Given text section start

3. The "Constitution and General Rules of the Australian Workers' Union"
commence with rules 1 and 2, setting out the name and head office of the
union. Rule 3 then makes a series of provisions for the bringing of legal
proceedings on behalf of the union - by the general secretary in respect of a
wide range of causes of action, by branch secretaries, also in a wide variety
of cases, and by organisers in more confined circumstances. There is a
special provision which appears to be directed to certain proceedings in
respect of breaches of orders or awards, the precise scope of which and the
relationship of which to the other provisions of the rule it is unnecessary to
consider here. Paragraphs (e) and (f) then provide:
"(e) No member of this Union shall be entitled to pecuniary
assistance in any legal proceedings unless the interests of
the Union are directly or indirectly involved. The District
Secretary shall submit particulars of all matters of this
nature to the Branch Secretary as soon as possible.
Provided that in case any member shall sustain any injury
through the negligence of the employer, and a claim for
damages on the member's behalf shall be made, the Executive
of the Branch operating in the district where the cause of
action arose may afford the member legal assistance to
enforce such claim against such employer.
(f) Legal proceedings shall be taken on behalf of any
member (at such member's request) discharged for refusing to
shear sheep which in the member's honest opinion were so wet
as to be likely to injure the member's health, or which were
adjudged too wet to shear by a majority of the shearers by
vote on a secret ballot, provided the Branch concerned has
secured legal opinion favourable to such action."
4. Curiously, it is only when rule 4 is reached that the document turns to
the topic of the objects of the Union. That rule is headed "OBJECTS", and
continues:
"The objects for which the Union is established are, by the
provision and distribution of funds and by all other lawful
means, whether industrial, political, municipal, or
otherwise:
(a) To regulate and protect the conditions of labor, the
relations between workers and between workers and
employers.

Given text section end
Given information section start

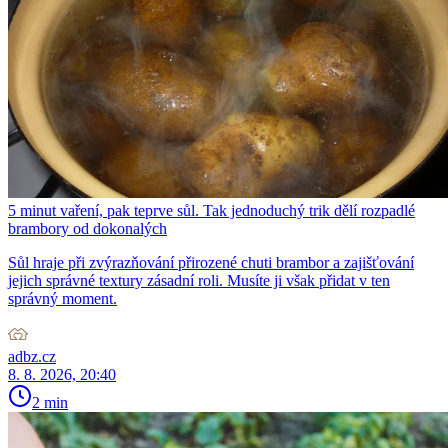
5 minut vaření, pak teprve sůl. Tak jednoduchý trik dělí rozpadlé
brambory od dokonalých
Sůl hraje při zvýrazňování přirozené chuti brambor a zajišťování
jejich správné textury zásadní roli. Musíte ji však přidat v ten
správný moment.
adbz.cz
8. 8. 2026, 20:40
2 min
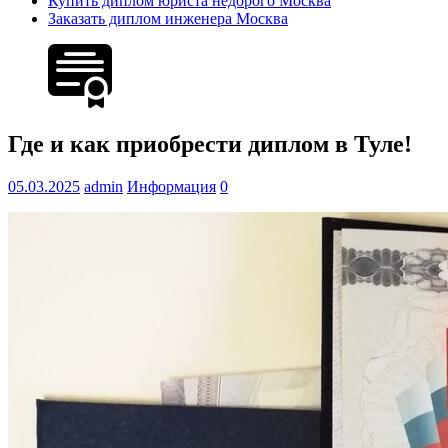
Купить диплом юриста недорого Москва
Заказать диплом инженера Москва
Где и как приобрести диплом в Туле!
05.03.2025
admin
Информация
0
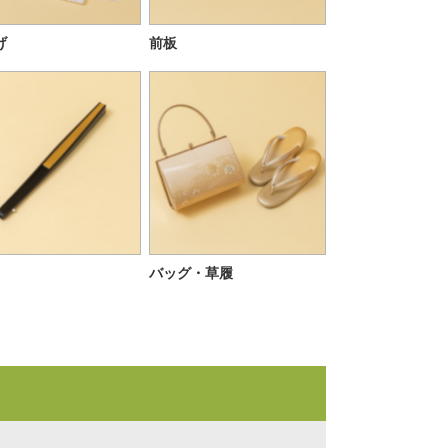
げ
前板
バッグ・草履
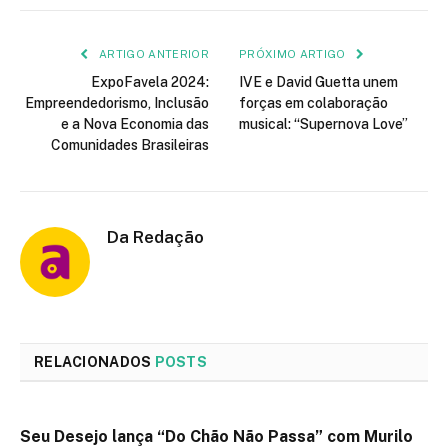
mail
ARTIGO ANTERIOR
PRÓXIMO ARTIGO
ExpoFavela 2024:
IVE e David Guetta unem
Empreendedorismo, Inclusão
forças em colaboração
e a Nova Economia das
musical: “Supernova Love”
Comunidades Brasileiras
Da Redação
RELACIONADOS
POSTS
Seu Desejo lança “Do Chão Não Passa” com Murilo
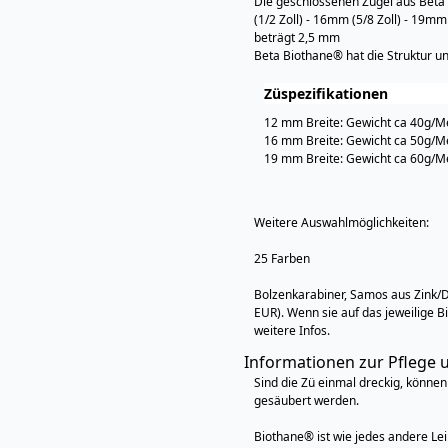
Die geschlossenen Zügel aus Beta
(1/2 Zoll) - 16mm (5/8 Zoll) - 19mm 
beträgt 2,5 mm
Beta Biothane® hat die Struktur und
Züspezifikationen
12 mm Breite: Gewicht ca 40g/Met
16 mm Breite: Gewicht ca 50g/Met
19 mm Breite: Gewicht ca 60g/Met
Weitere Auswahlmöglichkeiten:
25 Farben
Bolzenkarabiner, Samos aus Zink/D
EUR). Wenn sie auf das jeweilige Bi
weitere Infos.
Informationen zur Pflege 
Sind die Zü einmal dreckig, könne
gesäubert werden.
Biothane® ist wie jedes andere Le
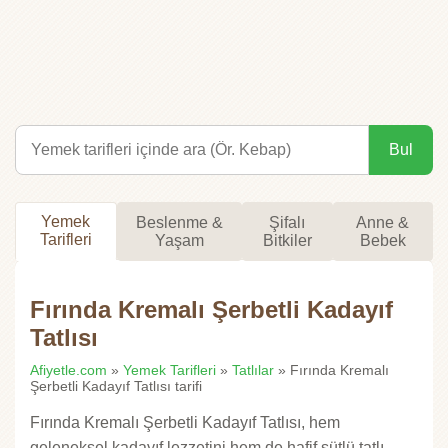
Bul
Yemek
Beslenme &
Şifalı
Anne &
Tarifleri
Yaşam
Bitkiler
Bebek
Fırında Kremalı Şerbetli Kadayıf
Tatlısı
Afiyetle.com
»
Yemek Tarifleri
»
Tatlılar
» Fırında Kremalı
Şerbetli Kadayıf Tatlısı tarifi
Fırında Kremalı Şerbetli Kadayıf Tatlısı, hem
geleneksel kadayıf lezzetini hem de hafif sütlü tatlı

Given information section end

(What to work on):
In the passage on the union's rules, who does rule 3 allow to bring legal proceedings on behalf of the union? The entries play no part in this.

(Task solution):
- The general secretary
- Branch secretaries
- Organisers